Joshua Moody Young Giant Picture
At the age of 7 or 8, Joshua was bringing home drawings with elements that were unusual for his age.
When he was very young, he would take the toys in Happy Meals apart to see how they worked. When he drew pictures for school projects, he portrayed unusual angles and multiple dimensions. In the picture to the left depicting a giant, for example, Joshua utilized foreground and background elements, showcasing a sense of spatial recognition at an age younger than average (he was 7 or 8). Engineers also have this trait.

He’s also always been very curious about how things work. Once, when we returned from a vacation, he asked if he could have the portable Kodak camera. After downloading the pictures, it didn’t take him long to discover the power supply by completing an electronic circuit with his finger. That got his attention!

He spent much of his free time from about 11 years old until now researching electronics, learning how to code, building printed circuit boards, and learning how to do things on YouTube and Instructibles. One of his first projects was a phone charging dock with speakers made out of a cardboard box and some salvaged parts from other electronics (pictured at right).

Joshua Moody iPhone Speaker Dock
A smartphone speaker dock Joshua built out of salvaged electronic parts and a cardboard box at age 10 or 11.
He learned how to “jail break” iPhones (a hack that overrides the built-in limitations of the phone and allows for greater customization) in his early teens and sold his services to his classmates. When we discovered he was doing this, which was followed by a discussion of why it was a bad idea, I asked him how much he charged and how he knew how to price it. He replied that his pricing varied a little bit because he charged an amount that made it worth it for him, but also that his classmates could afford without having to ask their parents for the money and run the risk of being told “no”. I knew then that we had an entrepreneur on our hands; Joshua was 13 when I finally made the connection.

The point here is that I’ve owned and led startup companies, and work with startup businesses and entrepreneurs almost daily in my consulting practice, and yet, I didn’t see the signs of Joshua having entrepreneurial traits for quite some time. I didn’t know what to look for. This realization is one of the reasons I now write and speak on this subject.

» **Dataset content**:
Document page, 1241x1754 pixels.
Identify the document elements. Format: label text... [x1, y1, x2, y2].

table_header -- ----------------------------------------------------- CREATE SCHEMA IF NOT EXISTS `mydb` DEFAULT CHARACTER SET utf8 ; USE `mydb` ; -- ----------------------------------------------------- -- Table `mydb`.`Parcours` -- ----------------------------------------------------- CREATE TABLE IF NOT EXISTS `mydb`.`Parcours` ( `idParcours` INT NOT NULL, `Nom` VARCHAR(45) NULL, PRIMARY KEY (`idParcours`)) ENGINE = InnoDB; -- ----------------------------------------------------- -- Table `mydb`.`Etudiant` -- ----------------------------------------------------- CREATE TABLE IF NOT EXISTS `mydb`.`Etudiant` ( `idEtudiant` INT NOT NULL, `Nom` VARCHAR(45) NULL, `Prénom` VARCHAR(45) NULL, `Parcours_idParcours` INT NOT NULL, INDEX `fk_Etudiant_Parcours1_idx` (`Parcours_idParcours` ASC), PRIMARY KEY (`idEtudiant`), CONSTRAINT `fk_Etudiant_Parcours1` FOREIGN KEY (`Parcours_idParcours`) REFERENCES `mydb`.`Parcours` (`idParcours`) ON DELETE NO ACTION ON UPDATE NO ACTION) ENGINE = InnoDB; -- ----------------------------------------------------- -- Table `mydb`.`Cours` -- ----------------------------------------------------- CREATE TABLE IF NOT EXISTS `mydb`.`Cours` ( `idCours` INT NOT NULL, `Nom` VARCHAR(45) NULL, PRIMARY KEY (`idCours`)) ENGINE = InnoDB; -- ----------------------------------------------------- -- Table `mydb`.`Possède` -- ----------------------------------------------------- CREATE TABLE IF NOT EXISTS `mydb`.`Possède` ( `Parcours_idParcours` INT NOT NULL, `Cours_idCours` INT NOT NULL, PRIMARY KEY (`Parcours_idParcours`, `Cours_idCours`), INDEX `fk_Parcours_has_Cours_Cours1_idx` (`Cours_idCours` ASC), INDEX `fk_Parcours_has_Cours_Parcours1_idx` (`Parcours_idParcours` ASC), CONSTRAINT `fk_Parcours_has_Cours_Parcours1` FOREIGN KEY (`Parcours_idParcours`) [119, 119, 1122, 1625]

» **Requirement 1**:
Condense the paragraph of the passage about Joshua that begins "He learned how to" into a bulleted list that keeps its main facts.
» **Requirement 2**:
Write a continuation of the passage about Joshua, starting after its final sentence.
The material has no role in this work.

» **Answer box 1**:
- In his early teens, Joshua learned to "jail break" iPhones, a hack that overrides the phone's built-in limitations and allows greater customization, and he sold this service to his classmates.
- When this was discovered, a discussion followed about why it was a bad idea.
- Asked about his pricing, he explained that it varied a little: he charged enough to make the work worth it for him, but little enough that classmates could pay without asking their parents and risking a "no".
- That answer revealed him as an entrepreneur; he was 13 when the connection was finally made.

» **Answer box 2**:
If one of our kids displayed extraordinary talent in athletics, art, music, or had a high level of intelligence at an early age, those signs would be obvious to us and we’d likely seek out programs, teachers and coaches to nurture those gifts. With young, potential entrepreneurs, those talents are far more subtle and more difficult to identify. Joshua’s dismantling of Happy Meals, cameras, and phones could have been considered destructive behavior, and watching “how to” videos on the Internet a waste of time. Turns out, he was educating himself.

Here are some signs that you may have a young entrepreneur on your hands:

  1. Curiosity about how things work.
  2. Seeing problems and solutions. Seeing the world differently – Noticing things others don’t. (Caution: This can also lead to strong opinions, fierce independence and significant confidence. This all sounds good until, as a parent, you have to manage and direct it. I’ve always told my wife that our kids having good communication skills when they were young was cute until they became teenagers and used it as a weapon against us. Some days I think we should have never encouraged them to speak.)
  3. Maturing problem solving skills. Are you witnessing a pattern of problem solving that evolves into dealing with more and more complex issues as your child matures?
  4. The willingness to use their free time to research how things work, to understand new technologies, and to teach themselves how to do things.
  5. A sense of economics and the value of things.
  6. A personality that allows them to pitch their ideas and get others interested in buying their products or services or helping with developing the solution.

As challenging as all these signs may appear to be, the one thing we don’t want to do as parents is to stifle the creativity and innovative thinking of our kids. The system will do enough of that.